▶ [Source data]:
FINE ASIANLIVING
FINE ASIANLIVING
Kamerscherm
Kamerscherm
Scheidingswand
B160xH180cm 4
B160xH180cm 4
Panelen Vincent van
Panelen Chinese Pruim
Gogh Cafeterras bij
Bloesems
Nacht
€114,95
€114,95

▶ [What to work on]:
Repeat, with no changes, each line from the one with "Panelen Vincent van" to the end of the listing, including both ends and nothing else.

▶ [Your response]:
Panelen Vincent van
Panelen Chinese Pruim
Gogh Cafeterras bij
Bloesems
Nacht
€114,95
€114,95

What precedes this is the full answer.